“I will never go back to that place!” had barely slipped past my lips before my buddy, Fink, and I started debating our September hunt. The past three springs I had hunted bears in central Idaho. The short version is that I’d just spent two weeks hunting bears, saw a boar on the first day, about tripped on another one in the dark, and then had not seen another bear. The Bitterroot range contains rough, steep terrain that is only made worse by its ridiculously thick brush. Having drawn no other elk tags for the coming September, we were desperate to get back in the mountains for a chance to fill our first elk tags.

Fink was interested in hunting areas in the Selway Wilderness where his dad and uncles had hunted. However, after considerable online research we decided on the same zone where I had been hunting bears the past three years. Fink was hungry for a “big adventure,” so I agreed to return in September. I just didn’t want to seem afraid of what we would come to call “the Big Nasty” that fall.
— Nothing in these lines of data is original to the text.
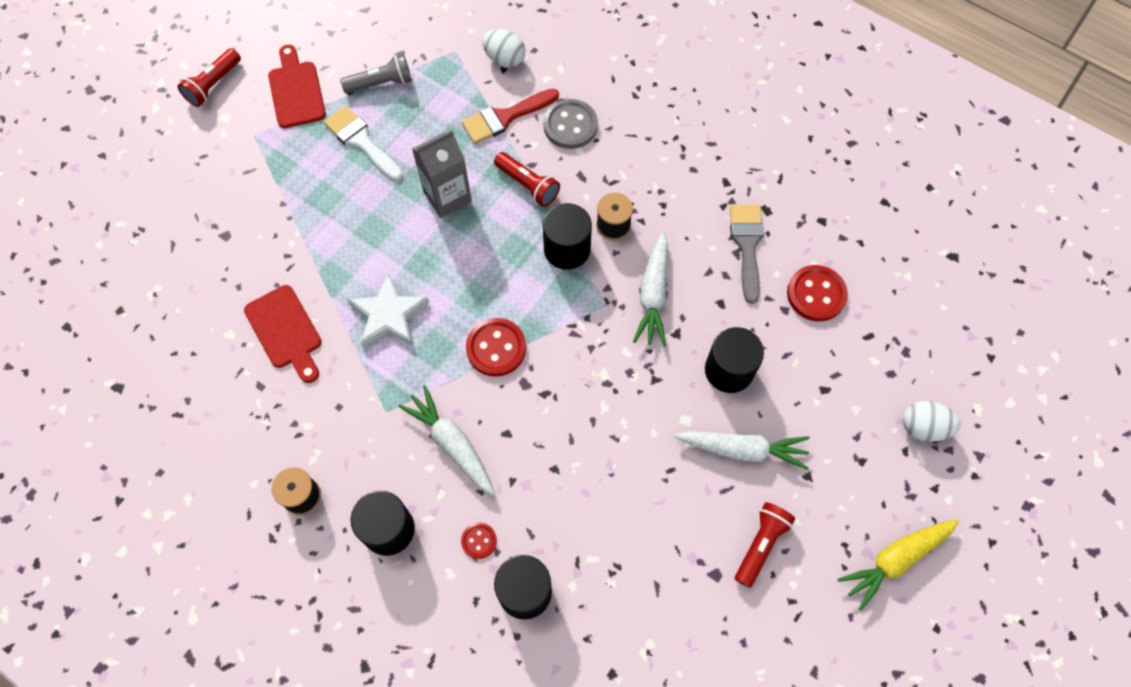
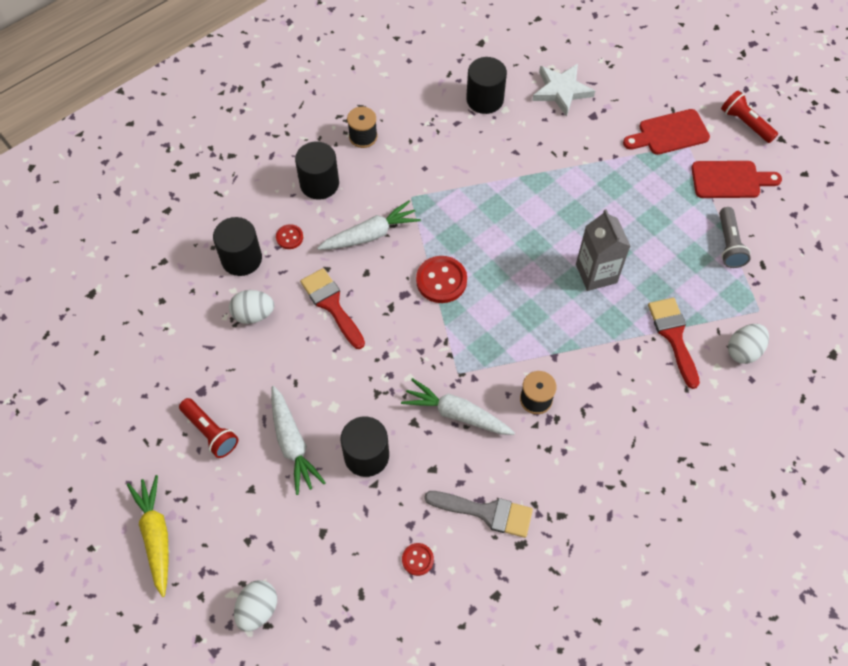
camera: 105 degrees right, 5 degrees down
(285, 331) = (497, 143): red cutting board -> red cutting board (669, 133)
(361, 141) = (667, 219): white brush -> none
(389, 315) = (492, 212): white star -> white star (561, 91)
(528, 185) = (594, 339): red flashlight -> none
(560, 460) = (331, 304): none -> red brush
(567, 249) = (521, 355): black cylinder -> black cylinder (485, 99)
(570, 125) = (654, 390): grey button -> none
(598, 548) = (253, 314): none -> white egg
(742, 450) = (292, 444): white carrot -> white carrot turned 45 degrees counterclockwise
(816, 294) = (417, 559): red button -> red button, size x0.55

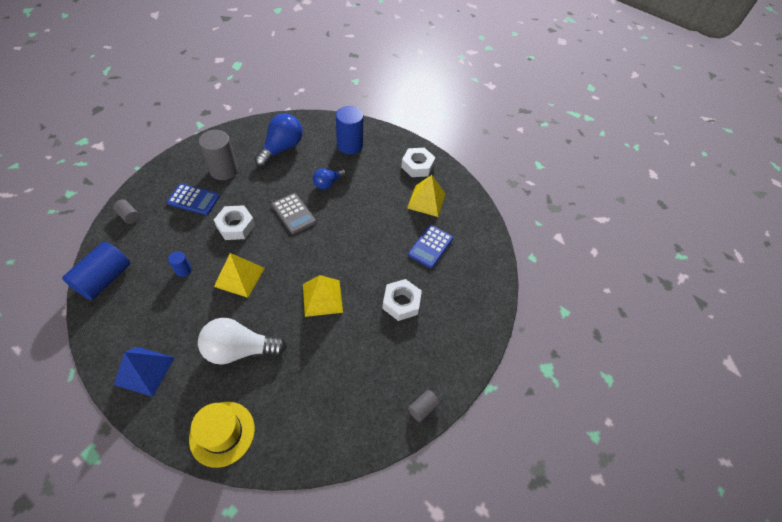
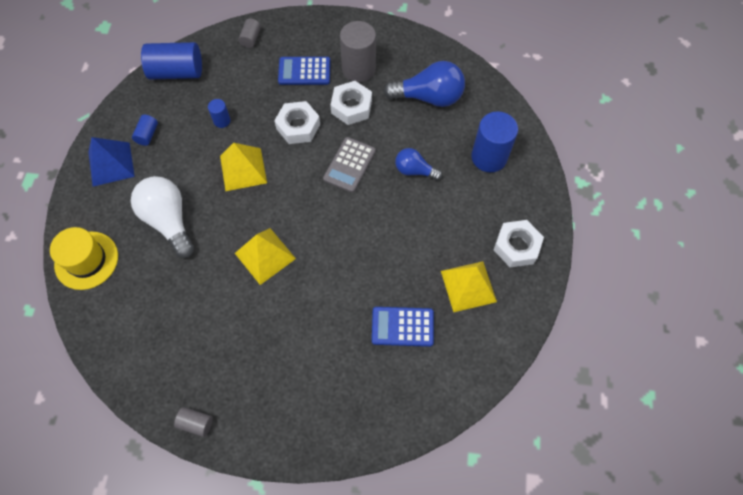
camera: 65 degrees right, 10 degrees up
(144, 329) = (147, 135): none -> blue cylinder
(193, 199) = (304, 71): blue calculator -> blue calculator turned 105 degrees clockwise
(401, 302) = (306, 335): white nut -> white nut (351, 107)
Midday on September 17th, we rolled into Missoula to purchase our tags. Crossing into Idaho that afternoon we began to scout, hoping to get a feel for the terrain and hunting pressure before committing to boots on the ground. Ending up miles down a high mountain road as the sun set, we made camp. In the morning we headed off the mountain toward another trailhead we had highlighted. After days in the pickup Fink said, “I’ve had it. I’m going in here to hunt for a couple of days!” Then we loaded our packs to officially start our 2018 elk hunt.

Our goal was to hike to some large benches five miles as the crow flies from the trailhead. Nearly missing the trail to head up the ridge set the tone for the hunt. The trail was faint and hadn’t been cleared for years. Bushwhacking through brush, we climbed toward the top of the ridge dripping sweat. During a quick breather half way up the ridge, I spotted a bear across the canyon and Fink spotted a lone bull elk. As we watched, the side of the canyon came alive with critters—at least six bears eating huckleberries, and one lonely, mud covered rag-horn bull.

With evening closing in, we worked up to the main ridge line. After completely losing the trail, we located a saddle beaten flat with bear sign and a secluded waterhole surrounded by bear scat. We agreed we needed to get at least a small cushion between us and the bears to find a campsite as the sun set. As darkness fell, we were buried in alders with no idea how we would get out before we found a bare spot just large enough to sleep on.

The full moon was at a peak, and it seemed like a spotlight shining on our tarp. After a quick dinner, we couldn’t help but laugh at our situation. “I knew it was going to be steep and rough, but I never imagined it could be this thick,” Fink said. We had barely nestled into our quilts when a wolf howled near camp. “Well, that’s the end of that,” I thought. Then a bull answered the wolf’s short “ooooowwwww” with a bugle just down the ridge.

For the next few hours our camp became the hub of the wildlife world. The same lone wolf kept howling, with the bull bugling in response. The sound of leaves brushing the side of an animal followed by heavy “huffing” put me on edge immediately, and I felt certain we were in for a close encounter with a bear. I was ready to grab my pistol when a bull bugled so close I could hear his belly shaking. The elk would seem to spook, only to return shortly for a repeat performance.

Crawling from under the tarp in the morning, I ripped out a bugle with no response. Setting about our breakfast, we heard a branch break as a bull busted downhill through the brush while we stood with coffee cups in our hands. We knew he was nearly in bow range but couldn’t see 20 yards from our camp. The bull answered Fink’s call from down in the hole below us as we packed camp and looped down the ridge, finding nothing but ancient elk sign and tripping on bear scat whenever we weren’t fighting the brush.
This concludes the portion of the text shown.